If Warsh chooses to succumb to Trump's political pressure and force a rate cut, the bond market would likely respond with higher long-end yields, making life harder for all duration assets. If Warsh chooses a hawkish stance, the expectation for rate cuts this year would evaporate, forcing a complete repricing of all bets on liquidity easing.

This means that the market's bets over the past few months on Warsh cutting rates after taking office may be completely overturned.


HYPE Leading the Crypto Recovery

After the leverage wipeout post-October 10, the recovery period for the crypto market should have been fueled by fresh capital inflows.

With a $4 trillion IPO pipeline in 2026 and AI names continuing to generate wealth effects, the appeal of altcoins in this environment is being continuously diluted. Even Bitcoin, the most institutionally-oriented crypto asset, is ceding ground to traditional markets. The weekly $1 billion outflow from ETFs is the most direct evidence.

High interest rates in the bond market lead to Bitcoin ETF outflows. The repair period is being indefinitely prolonged, and crypto consistently fails to keep pace with the overall upward rhythm of risk assets.

However, it's worth noting that some divergence is appearing within the broader crypto market.

Hyperliquid rose 15% for the week to $48, bringing its year-to-date gains to 69%, driven precisely by the pre-IPO price discovery narrative on HIP-3. Assets that can tell new stories and capture entry points to traditional markets are still rising, while purely beta-driven assets are being compressed in valuation, and even Bitcoin is being sidelined.

Zooming out to the broader financial landscape reveals that three forces have been simultaneously draining liquidity from the crypto space in recent weeks. The bond market is pulling risk-free capital back with 5% yields. The IPO market is grabbing incremental risk budgets with a $4 trillion pipeline. And new Fed Chair Warsh may not be able to deliver on the expected rate cuts this year.

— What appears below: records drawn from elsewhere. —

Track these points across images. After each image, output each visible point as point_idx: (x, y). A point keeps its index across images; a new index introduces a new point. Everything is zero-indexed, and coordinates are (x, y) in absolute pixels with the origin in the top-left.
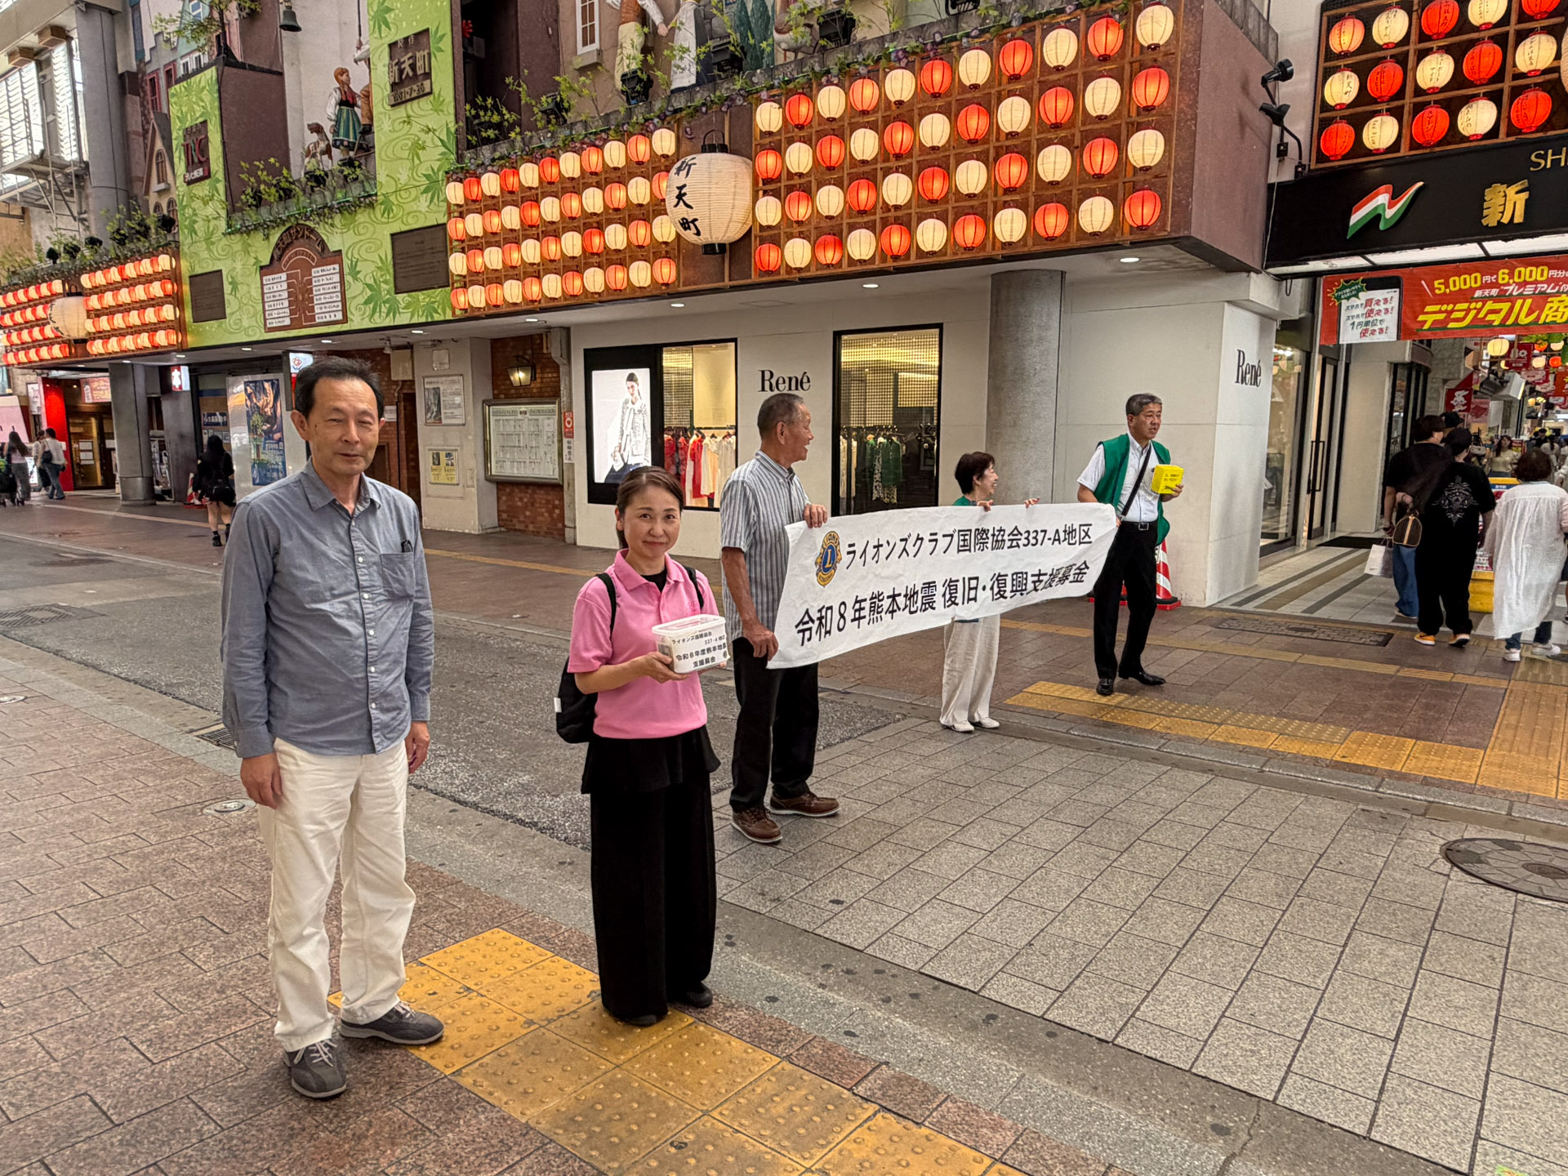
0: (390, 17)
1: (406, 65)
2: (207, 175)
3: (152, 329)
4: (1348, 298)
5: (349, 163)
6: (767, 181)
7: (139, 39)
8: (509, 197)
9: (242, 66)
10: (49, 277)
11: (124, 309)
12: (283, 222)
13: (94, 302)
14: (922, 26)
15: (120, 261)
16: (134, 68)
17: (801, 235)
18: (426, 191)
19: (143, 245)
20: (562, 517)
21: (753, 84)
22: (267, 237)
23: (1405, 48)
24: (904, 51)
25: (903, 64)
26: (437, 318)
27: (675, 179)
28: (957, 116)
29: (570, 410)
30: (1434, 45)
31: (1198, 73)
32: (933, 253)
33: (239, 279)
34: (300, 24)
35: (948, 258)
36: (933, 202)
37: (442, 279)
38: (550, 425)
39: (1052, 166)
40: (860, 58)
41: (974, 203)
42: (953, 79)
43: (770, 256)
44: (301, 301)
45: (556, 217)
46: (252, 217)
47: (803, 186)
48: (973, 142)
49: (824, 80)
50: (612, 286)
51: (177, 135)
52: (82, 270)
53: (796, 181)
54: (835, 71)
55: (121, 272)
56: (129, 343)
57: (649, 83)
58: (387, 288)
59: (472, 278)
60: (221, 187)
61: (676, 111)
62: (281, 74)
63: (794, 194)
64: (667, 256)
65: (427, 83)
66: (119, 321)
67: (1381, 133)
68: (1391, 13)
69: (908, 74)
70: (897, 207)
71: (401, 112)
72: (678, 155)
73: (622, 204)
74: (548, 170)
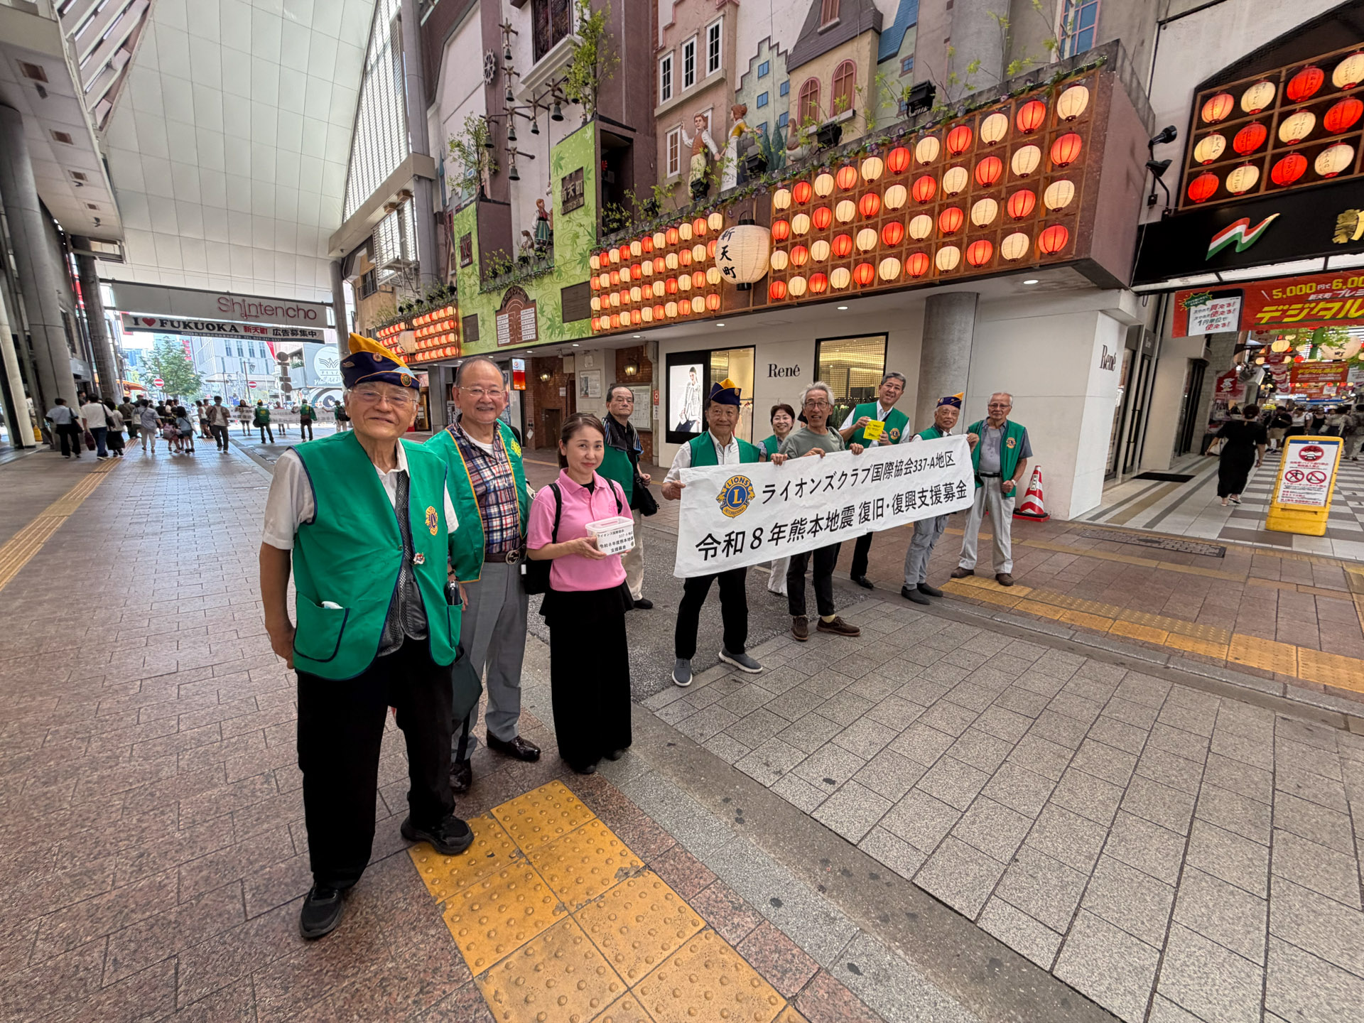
0: (562, 163)
1: (570, 190)
2: (471, 262)
3: (443, 347)
4: (1196, 305)
5: (540, 250)
6: (779, 241)
7: (444, 194)
8: (624, 263)
9: (489, 201)
10: (398, 321)
11: (431, 336)
12: (507, 285)
13: (418, 333)
14: (889, 128)
15: (430, 311)
16: (441, 210)
17: (800, 274)
18: (580, 263)
19: (441, 302)
20: (651, 451)
21: (773, 178)
22: (499, 295)
23: (1270, 112)
24: (876, 144)
25: (875, 153)
26: (584, 336)
27: (722, 242)
28: (912, 185)
29: (657, 389)
30: (1297, 107)
31: (1105, 136)
32: (889, 281)
33: (486, 318)
34: (519, 175)
35: (901, 283)
36: (892, 246)
37: (587, 313)
38: (646, 398)
39: (983, 213)
40: (845, 153)
41: (922, 245)
42: (911, 160)
43: (779, 289)
44: (515, 329)
45: (650, 273)
46: (492, 283)
47: (803, 243)
48: (923, 202)
49: (819, 170)
50: (682, 313)
51: (457, 241)
52: (414, 317)
53: (798, 239)
54: (827, 163)
55: (431, 317)
56: (434, 355)
57: (707, 187)
58: (558, 320)
59: (604, 311)
60: (477, 268)
61: (723, 201)
62: (509, 205)
63: (797, 247)
64: (715, 293)
65: (581, 199)
66: (429, 343)
67: (1243, 179)
68: (1260, 86)
69: (878, 160)
70: (866, 252)
71: (567, 218)
72: (724, 228)
73: (689, 263)
74: (646, 245)
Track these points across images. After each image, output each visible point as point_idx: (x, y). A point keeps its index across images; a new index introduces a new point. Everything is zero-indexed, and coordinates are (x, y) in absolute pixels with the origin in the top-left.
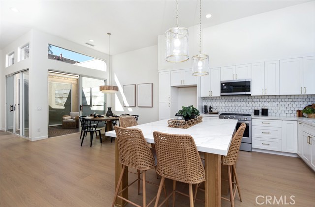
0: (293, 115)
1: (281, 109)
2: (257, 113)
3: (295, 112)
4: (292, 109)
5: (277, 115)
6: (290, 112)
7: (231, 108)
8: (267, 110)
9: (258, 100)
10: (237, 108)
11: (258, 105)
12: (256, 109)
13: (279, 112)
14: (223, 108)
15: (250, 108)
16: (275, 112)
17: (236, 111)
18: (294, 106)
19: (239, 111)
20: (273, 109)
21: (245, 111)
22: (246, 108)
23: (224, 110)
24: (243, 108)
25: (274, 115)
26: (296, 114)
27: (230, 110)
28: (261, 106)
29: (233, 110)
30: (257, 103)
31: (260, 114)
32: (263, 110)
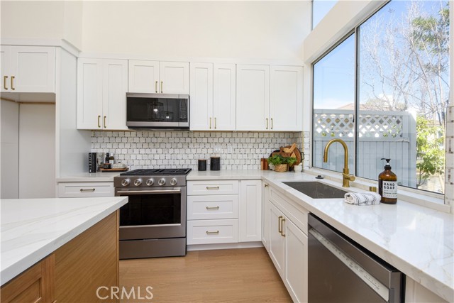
0: (256, 167)
1: (240, 156)
2: (202, 166)
3: (259, 162)
4: (255, 156)
5: (234, 167)
6: (253, 162)
7: (157, 157)
8: (218, 159)
9: (205, 140)
10: (168, 156)
11: (205, 151)
12: (202, 158)
13: (237, 162)
14: (139, 157)
15: (191, 156)
16: (232, 162)
17: (166, 162)
18: (258, 151)
19: (171, 162)
20: (229, 156)
21: (182, 162)
22: (185, 157)
23: (142, 162)
24: (180, 157)
25: (229, 167)
26: (259, 164)
27: (154, 162)
28: (210, 151)
29: (160, 162)
30: (202, 146)
31: (208, 167)
32: (212, 159)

However, it's not all bearish for Bitcoin's next phase.

The upside catalyst is the CLARITY Act taking effect in August. This represents the biggest policy window of the year for crypto, where increased regulatory clarity could directly release some pent-up institutional demand.

The downside risk is that before the catalyst materializes, Bitcoin might need to retest the $70,000 level. If the current $77,000 level fails to hold, the next effective support is likely around the $70,000 mark.